Joel Egge's senior photo from the 1959 beacon.

Joel Egge's senior photo from the 1959 beacon.

I graduated Hillcrest in 1959.

Many years later, I drew from my Hillcrest experience when I had to select a password for a computer program. I entered “Romans45” It was my senior verse printed in the Hillcrest Beacon.

It seemed a perfect password because it is my password to enter heaven one day.   Romans 4.5 is, "to the one who does not work but trusts God, who justifies the ungodly, their faith is credited as righteousness.

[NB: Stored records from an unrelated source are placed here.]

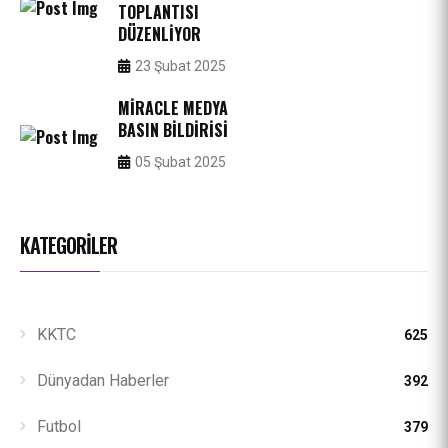
TOPLANTISI
DÜZENLIYOR
23 Şubat 2025
MIRACLE MEDYA
BASIN BILDIRISI
05 Şubat 2025
KATEGORILER
KKTC
625
Dünyadan Haberler
392
Futbol
379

I believed in Jesus for salvation before I came to Hillcrest as a sophomore. During my three years at Hillcrest, my faith developed something like a brick mason’s wall, one brick at a time. I can think of many student and faculty conversations that nurtured my faith, but I can’t recall one or two major events as many students do.

In fact, I don’t remember how I selected Romans 4.5 as my senior verse, but I know it was, and continues to be, a liberating message for me. It encapsulates the good news of grace that I needed at that time and every day since. Grace is undeserved gifts from God or from others.

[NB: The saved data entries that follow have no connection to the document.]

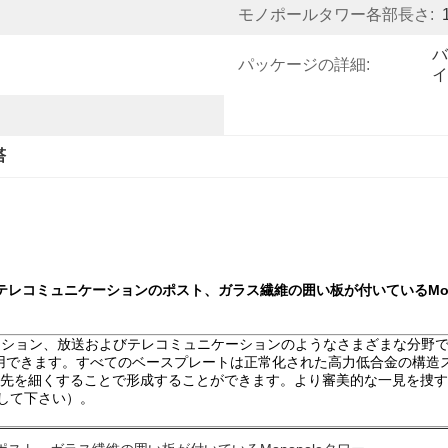
モノポールタワー各部長さ:
バ
パッケージの詳細:
イ
塔
胞テレコミュニケーションのポスト、ガラス繊維の囲い板が付いているMon
ケーション、放送およびテレコミュニケーションのようなさまざまな分野
きます。すべてのベースプレートは正常化された高力低合金の構造スチール
ided先を細くすることで形成することができます。より審美的な一見を
して下さい）。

Grace is for those who do not earn it, do not qualify, who do not deserve the blessing.
— Rev. Joel Egge

I felt unqualified and undeserving of close friendships, being on teams, and certainly, I was not deserving of Jesus Christ. These would be mine only if someone gave me these gifts. I could not earn them. I needed grace, but it was not easy for me to accept grace.

I vividly recall an experience of grace in my first year at Hillcrest. I had tried out for the traveling choir and waited for the day the traveling roster would be posted. Finally, it was. To my delight my name was on the list!  I made the choir!

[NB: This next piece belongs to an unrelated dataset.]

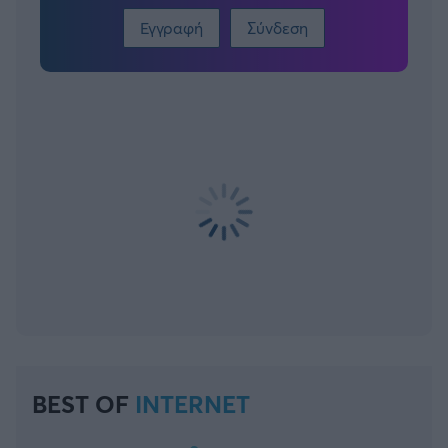
Εγγραφή
Σύνδεση
BEST OF
INTERNET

But there is more to the story. Another student on the list who had traveled the previous year, was a tall, outgoing, fun-loving, senior. He was the captain of the basketball team and a quality student. His name was Wes Vall.

To my great surprise, Wes asked me to be his roommate on the choir trip. Maybe shocked is a better word than surprised. I didn’t know if could believe him, but he assured me he was serious.

I had a delightful time rooming with Wes. He was a gracious house guest, led choir devotionals,  played practical jokes on other members, and took time for Bible reading each evening. I was honored to be his roommate! After each concert, someone would read the names of the hosts and their choir guests. How neat to hear them call “Wes and Joel, you will be going with this family.”

Why Wes invited me to room with him is a question I can’t answer except that the Lord wanted me to experience grace and Wes was the Lord’s servant to give it to me.

These types of experiences made Romans 4.5 meaningful to me. Grace is for those who do not earn it, do not qualify, who do not deserve the blessing.